Task item
Every line in the data below has to be repeated exactly; no picture belongs in the result.

Data block
*** Begin section ***
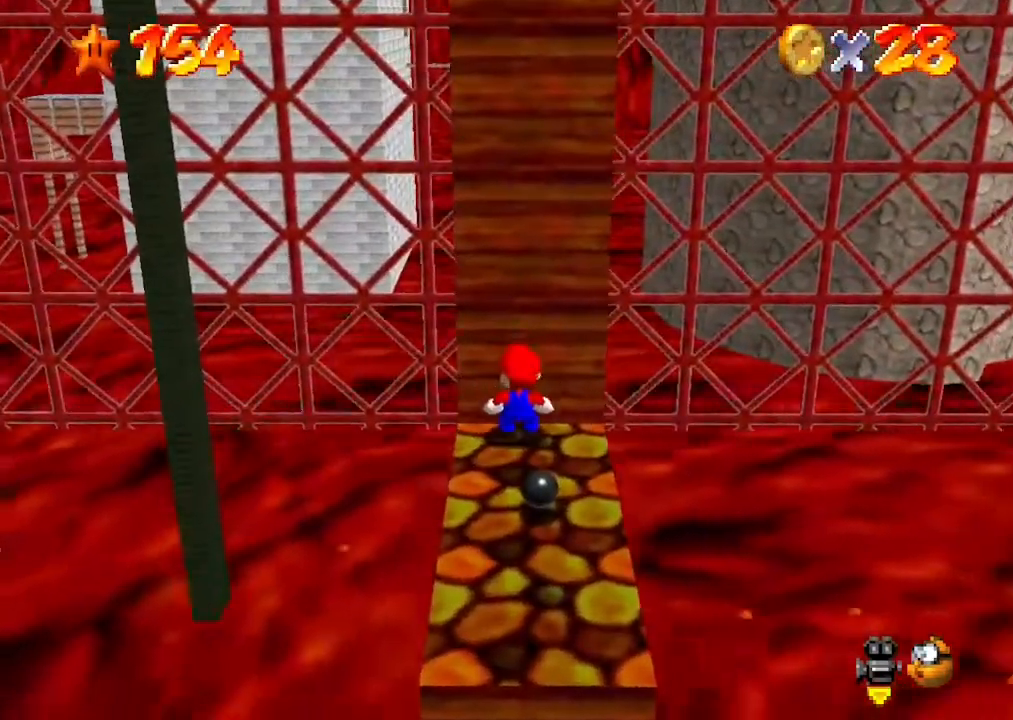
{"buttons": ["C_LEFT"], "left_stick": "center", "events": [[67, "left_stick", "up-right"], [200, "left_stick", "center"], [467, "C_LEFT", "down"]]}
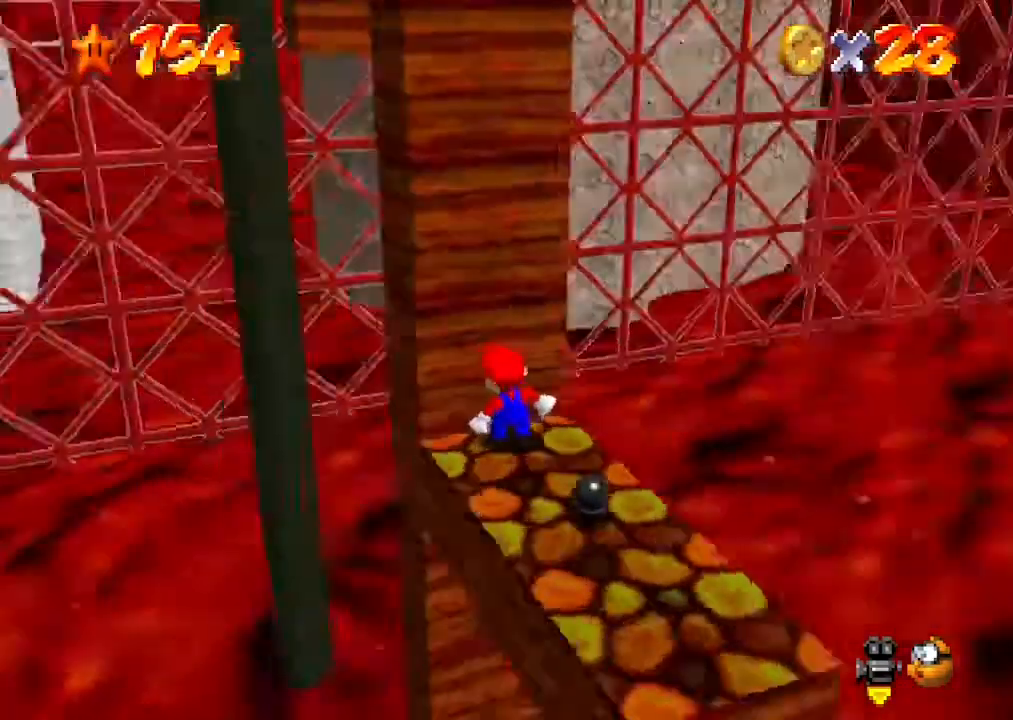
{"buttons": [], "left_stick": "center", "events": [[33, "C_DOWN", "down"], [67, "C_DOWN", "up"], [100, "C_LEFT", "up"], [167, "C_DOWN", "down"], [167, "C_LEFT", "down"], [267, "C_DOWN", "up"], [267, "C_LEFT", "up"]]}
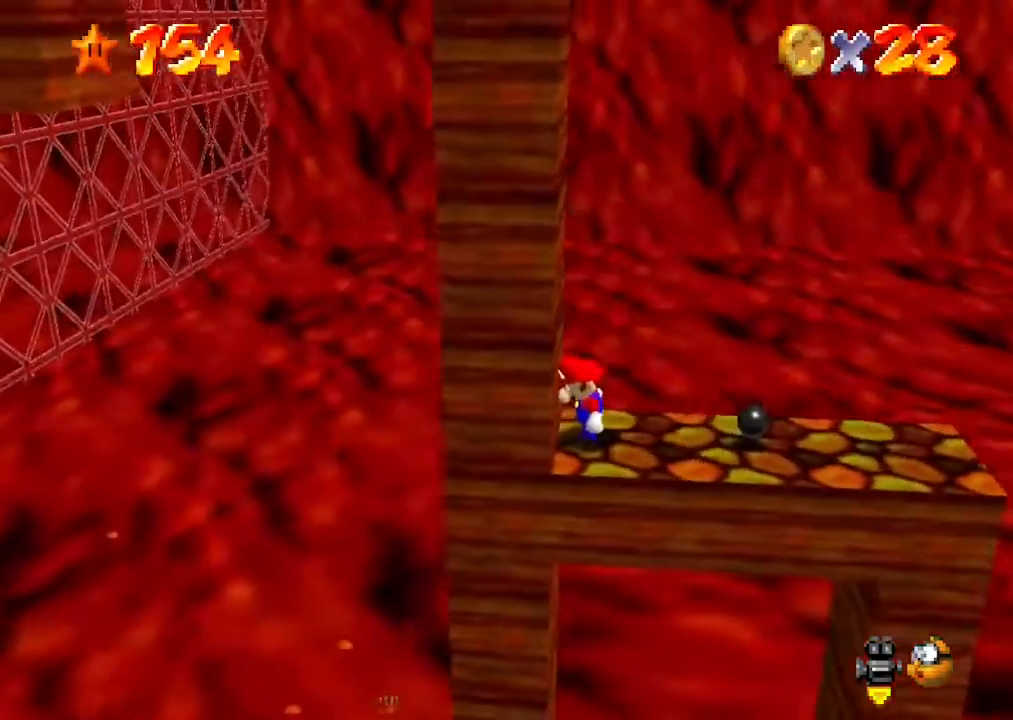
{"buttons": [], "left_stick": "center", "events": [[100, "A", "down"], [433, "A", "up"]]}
*** End section ***
Answer to this task
{"buttons": ["C_LEFT"], "left_stick": "center", "events": [[67, "left_stick", "up-right"], [200, "left_stick", "center"], [467, "C_LEFT", "down"]]}
{"buttons": [], "left_stick": "center", "events": [[33, "C_DOWN", "down"], [67, "C_DOWN", "up"], [100, "C_LEFT", "up"], [167, "C_DOWN", "down"], [167, "C_LEFT", "down"], [267, "C_DOWN", "up"], [267, "C_LEFT", "up"]]}
{"buttons": [], "left_stick": "center", "events": [[100, "A", "down"], [433, "A", "up"]]}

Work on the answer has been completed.